::: Data :::

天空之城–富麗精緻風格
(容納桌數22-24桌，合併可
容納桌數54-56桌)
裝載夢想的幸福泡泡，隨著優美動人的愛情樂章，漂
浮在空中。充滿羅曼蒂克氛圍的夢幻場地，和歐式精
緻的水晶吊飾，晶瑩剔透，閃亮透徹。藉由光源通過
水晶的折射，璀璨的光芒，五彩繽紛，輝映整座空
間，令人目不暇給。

:::

__To do__: Each record above should be transcribed exactly.

__Task result__:
天空之城–富麗精緻風格
(容納桌數22-24桌，合併可
容納桌數54-56桌)
裝載夢想的幸福泡泡，隨著優美動人的愛情樂章，漂
浮在空中。充滿羅曼蒂克氛圍的夢幻場地，和歐式精
緻的水晶吊飾，晶瑩剔透，閃亮透徹。藉由光源通過
水晶的折射，璀璨的光芒，五彩繽紛，輝映整座空
間，令人目不暇給。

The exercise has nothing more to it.